* start Source material *

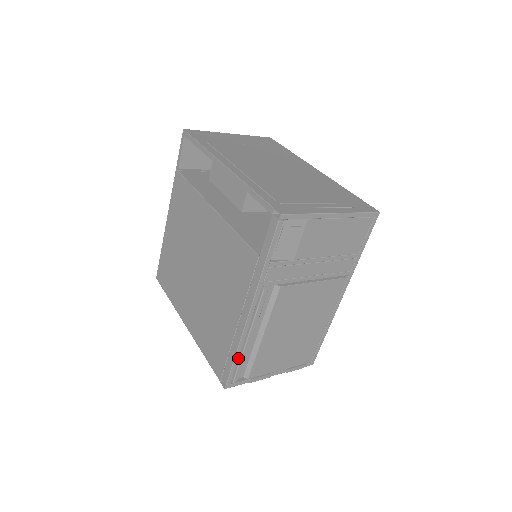
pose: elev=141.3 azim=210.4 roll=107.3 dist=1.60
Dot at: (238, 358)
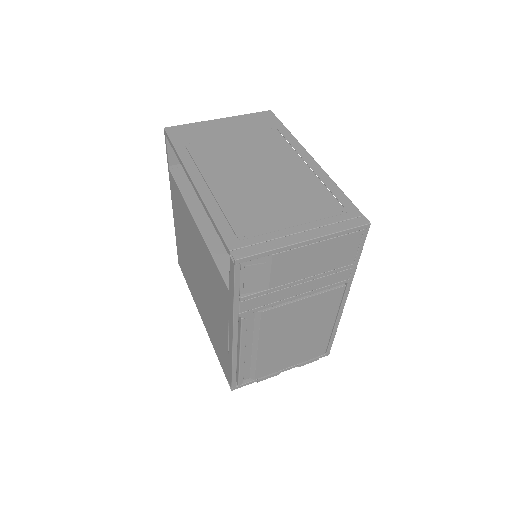
Dot at: (236, 369)
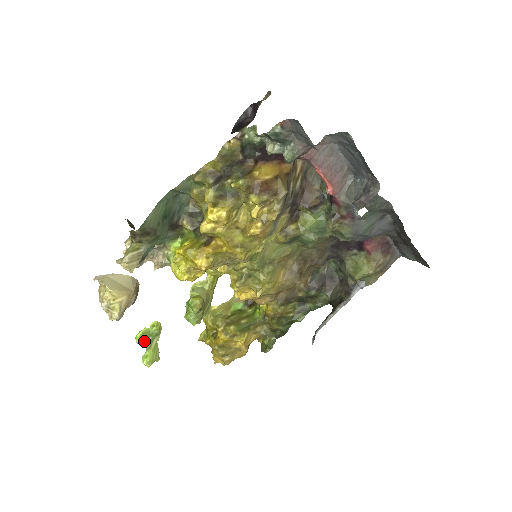
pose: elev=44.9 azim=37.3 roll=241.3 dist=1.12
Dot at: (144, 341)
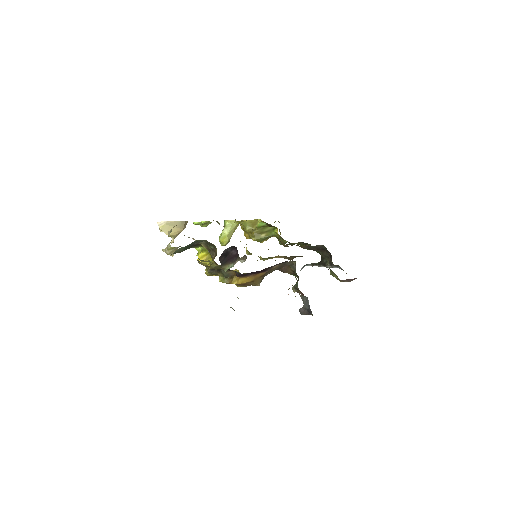
Dot at: (199, 224)
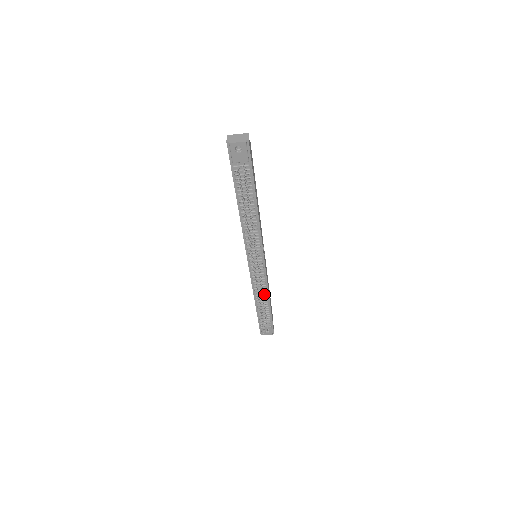
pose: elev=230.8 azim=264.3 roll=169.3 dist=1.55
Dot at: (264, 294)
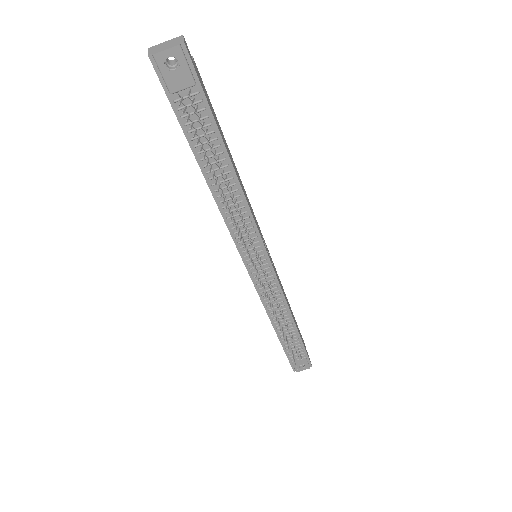
Dot at: (283, 312)
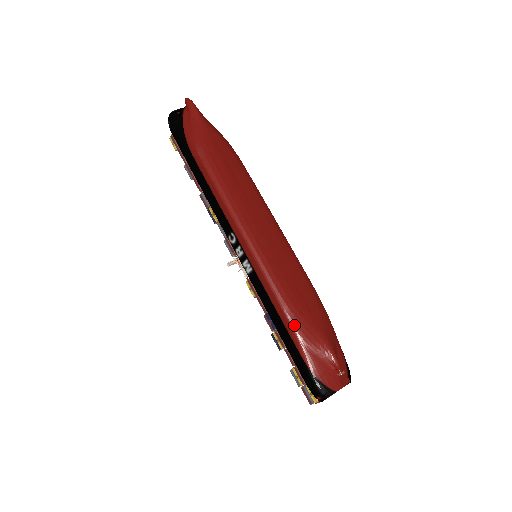
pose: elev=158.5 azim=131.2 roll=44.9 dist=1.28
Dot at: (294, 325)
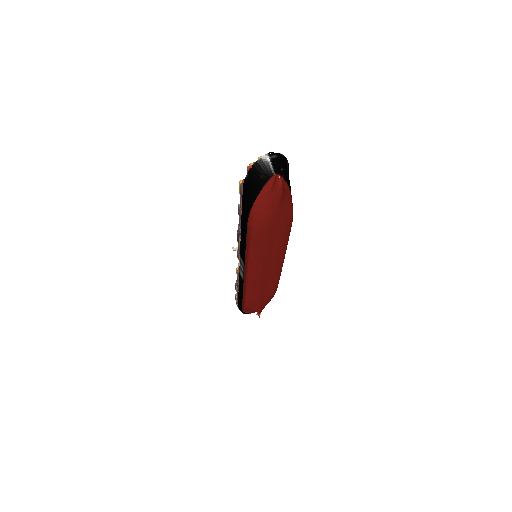
Dot at: (247, 305)
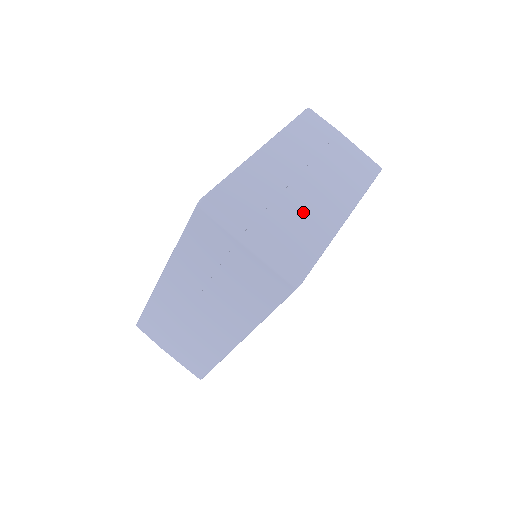
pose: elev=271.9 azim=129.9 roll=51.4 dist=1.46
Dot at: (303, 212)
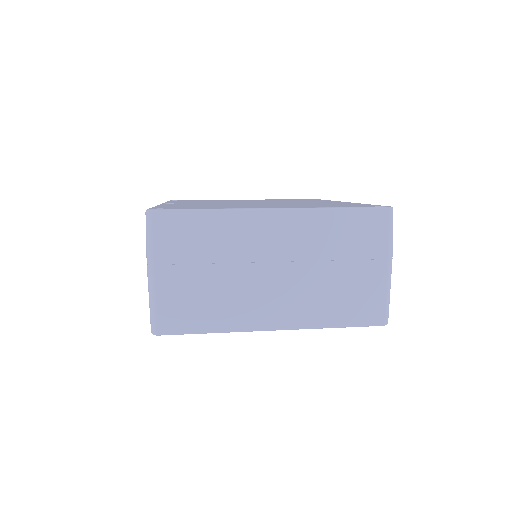
Dot at: (231, 292)
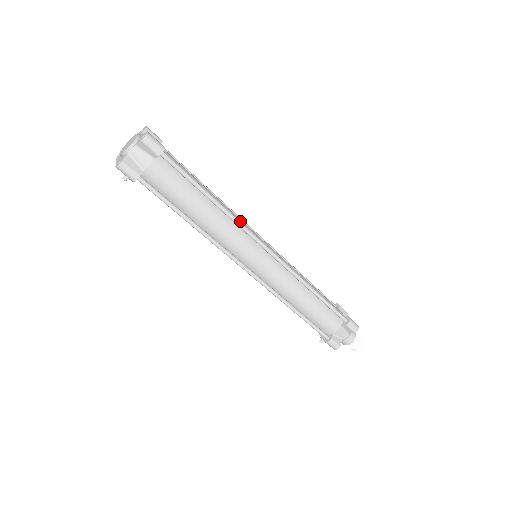
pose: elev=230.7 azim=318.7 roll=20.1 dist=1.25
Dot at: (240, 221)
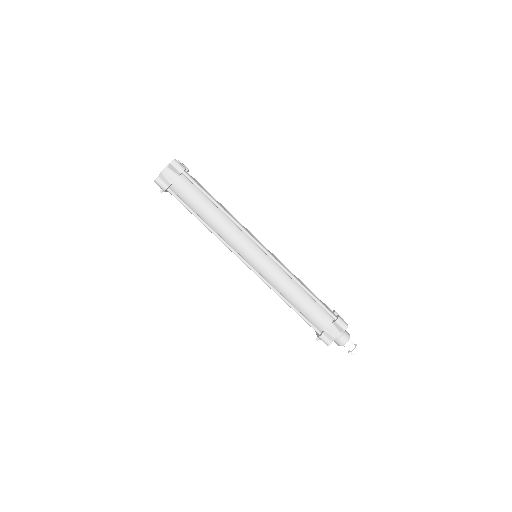
Dot at: occluded
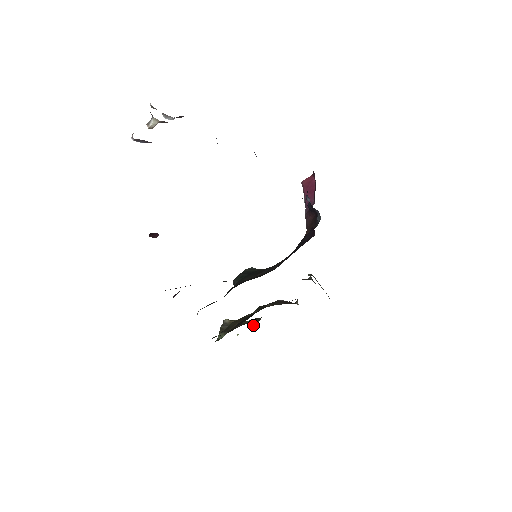
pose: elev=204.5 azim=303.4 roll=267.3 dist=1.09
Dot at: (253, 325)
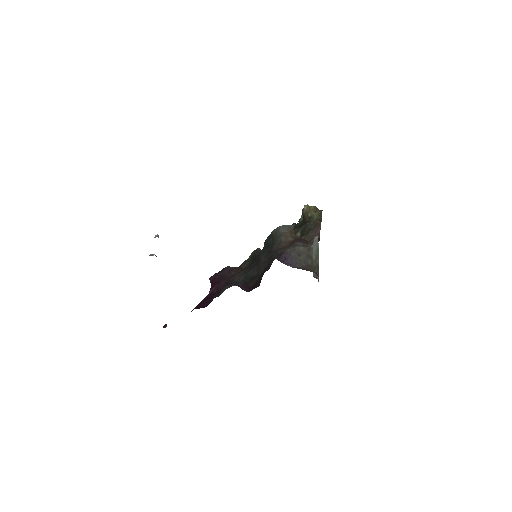
Dot at: occluded
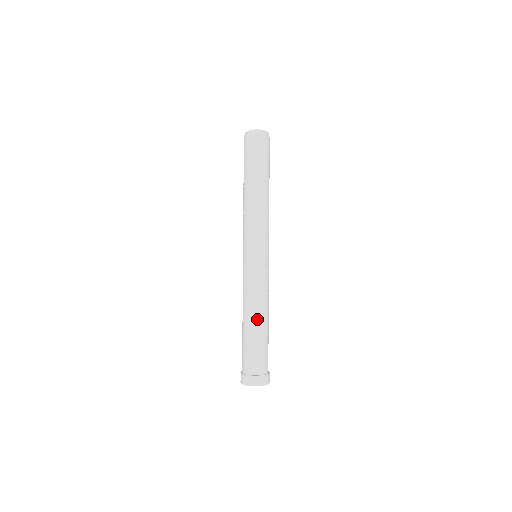
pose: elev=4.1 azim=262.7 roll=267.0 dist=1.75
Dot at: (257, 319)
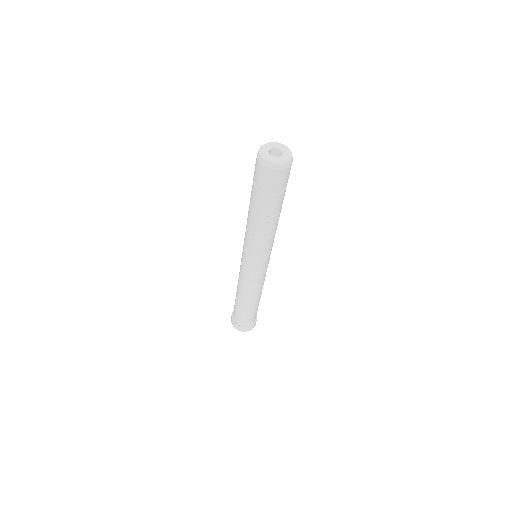
Dot at: (250, 302)
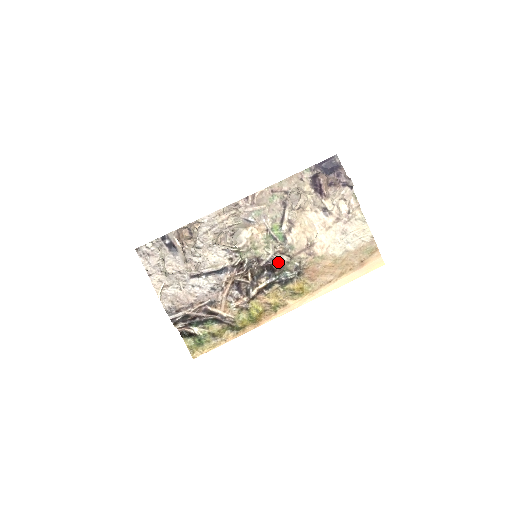
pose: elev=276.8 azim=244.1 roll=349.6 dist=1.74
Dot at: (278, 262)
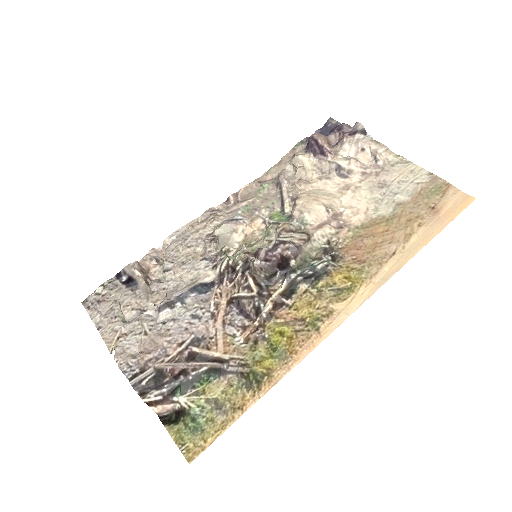
Dot at: (287, 243)
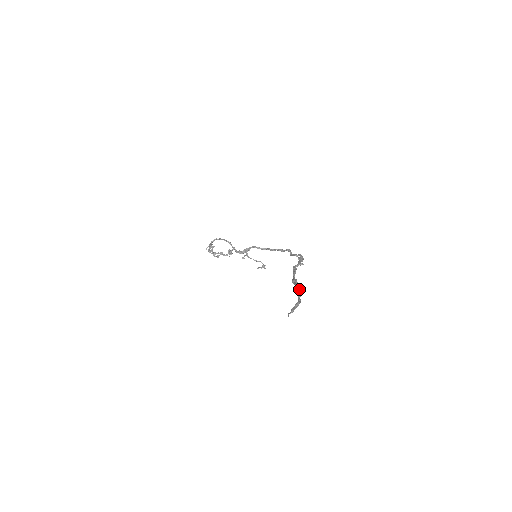
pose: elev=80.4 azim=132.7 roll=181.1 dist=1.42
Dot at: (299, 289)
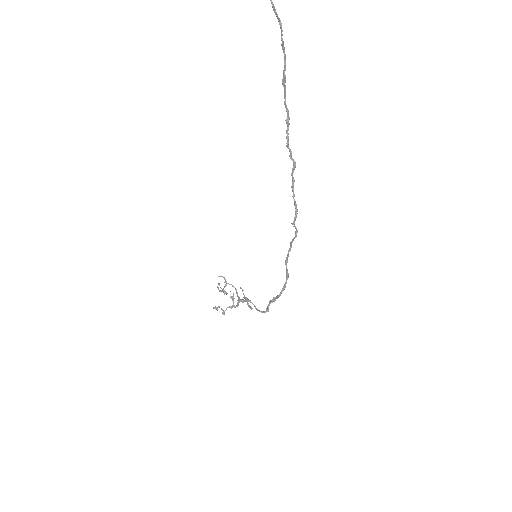
Dot at: occluded
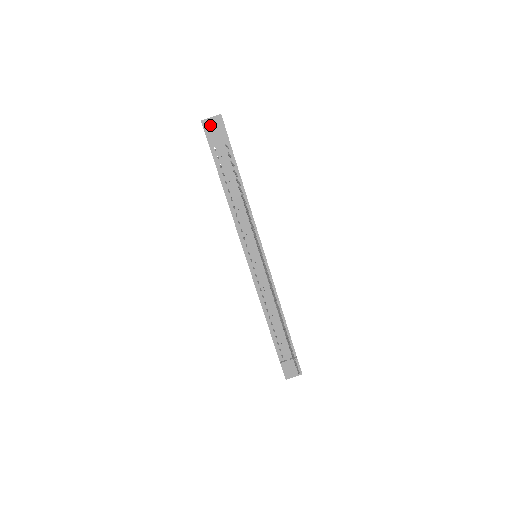
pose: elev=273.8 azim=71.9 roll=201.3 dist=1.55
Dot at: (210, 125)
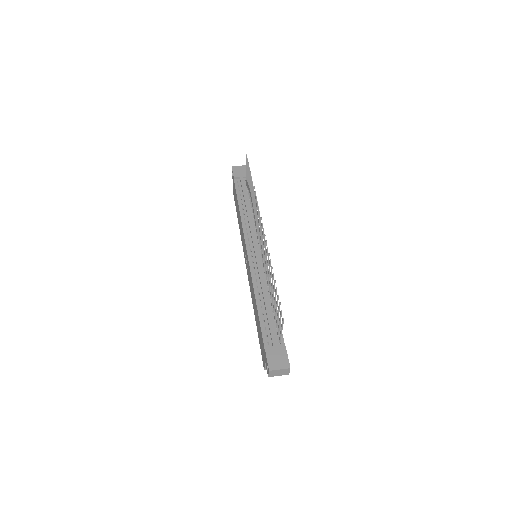
Dot at: (237, 169)
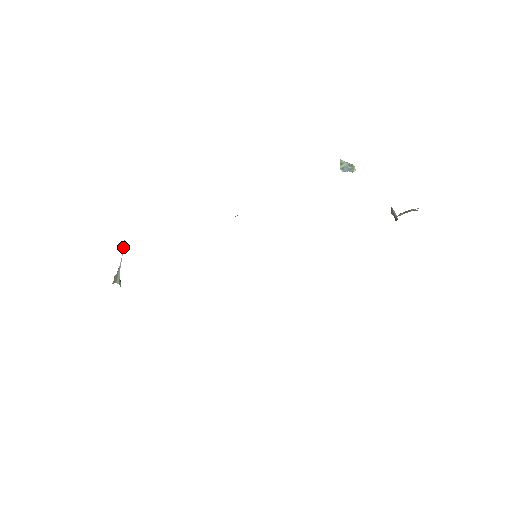
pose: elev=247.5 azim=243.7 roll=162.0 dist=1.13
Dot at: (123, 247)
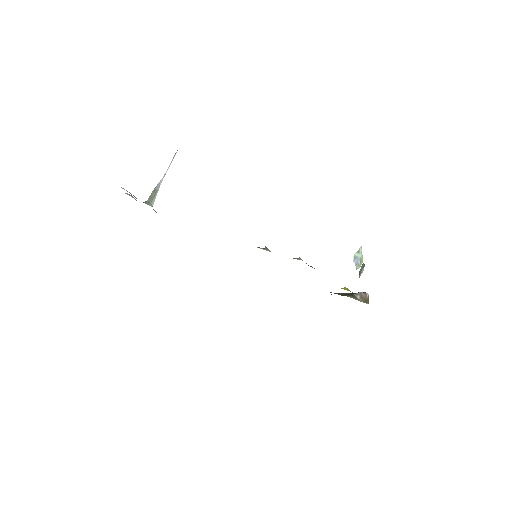
Dot at: occluded
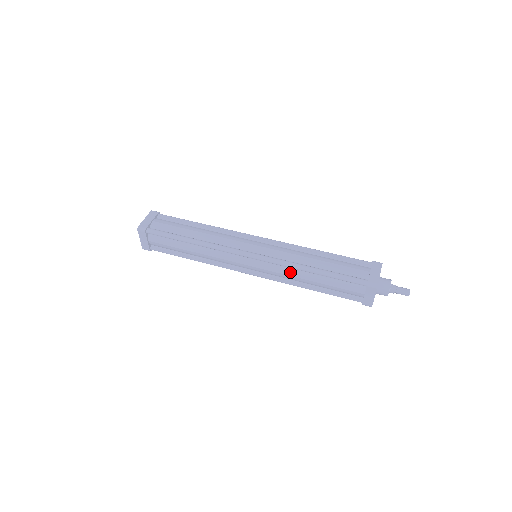
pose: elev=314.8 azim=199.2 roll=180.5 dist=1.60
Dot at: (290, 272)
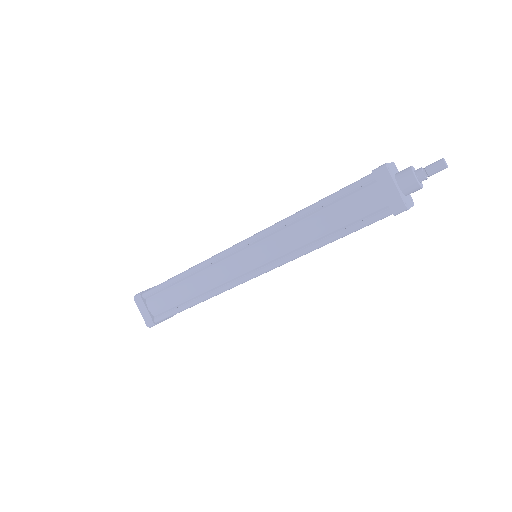
Dot at: occluded
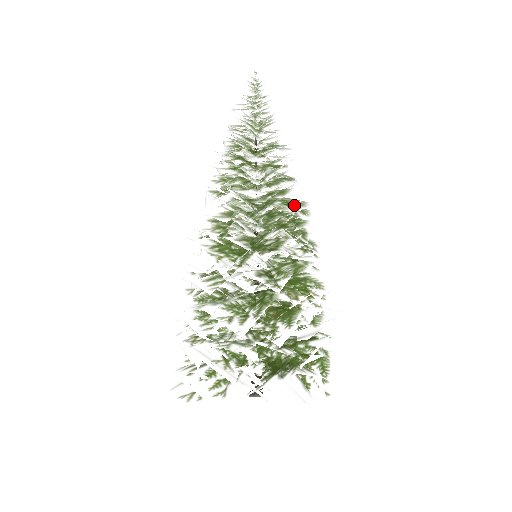
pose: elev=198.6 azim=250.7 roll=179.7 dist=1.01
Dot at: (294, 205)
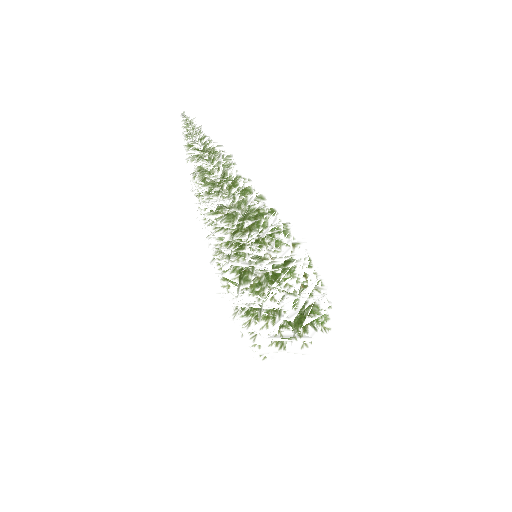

* end Source material *

Given request – Transcribe the text of all the records above verbatim, omitting the pictures.

In response –
pose: elev=141.3 azim=210.4 roll=107.3 dist=1.60
Dot at: (238, 358)
Dot at: (236, 369)
pose: elev=44.9 azim=37.3 roll=241.3 dist=1.12
Dot at: (144, 341)
Dot at: (199, 224)
pose: elev=230.8 azim=264.3 roll=169.3 dist=1.55
Dot at: (264, 294)
Dot at: (283, 312)
pose: elev=158.5 azim=131.2 roll=44.9 dist=1.28
Dot at: (294, 325)
Dot at: (247, 305)
pose: elev=271.9 azim=129.9 roll=51.4 dist=1.46
Dot at: (303, 212)
Dot at: (231, 292)
pose: elev=230.7 azim=318.7 roll=20.1 dist=1.25
Dot at: (240, 221)
Dot at: occluded
pose: elev=204.5 azim=303.4 roll=267.3 dist=1.09
Dot at: (253, 325)
Dot at: occluded
pose: elev=4.1 azim=262.7 roll=267.0 dist=1.75
Dot at: (257, 319)
Dot at: (250, 302)
pose: elev=276.8 azim=244.1 roll=349.6 dist=1.74
Dot at: (278, 262)
Dot at: (287, 243)
pose: elev=80.4 azim=132.7 roll=181.1 dist=1.42
Dot at: (299, 289)
Dot at: occluded
pose: elev=273.8 azim=71.9 roll=201.3 dist=1.55
Dot at: (210, 125)
Dot at: (237, 169)
pose: elev=247.5 azim=243.7 roll=162.0 dist=1.13
Dot at: (123, 247)
Dot at: occluded
pose: elev=314.8 azim=199.2 roll=180.5 dist=1.60
Dot at: (290, 272)
Dot at: occluded
pose: elev=198.6 azim=250.7 roll=179.7 dist=1.01
Dot at: (294, 205)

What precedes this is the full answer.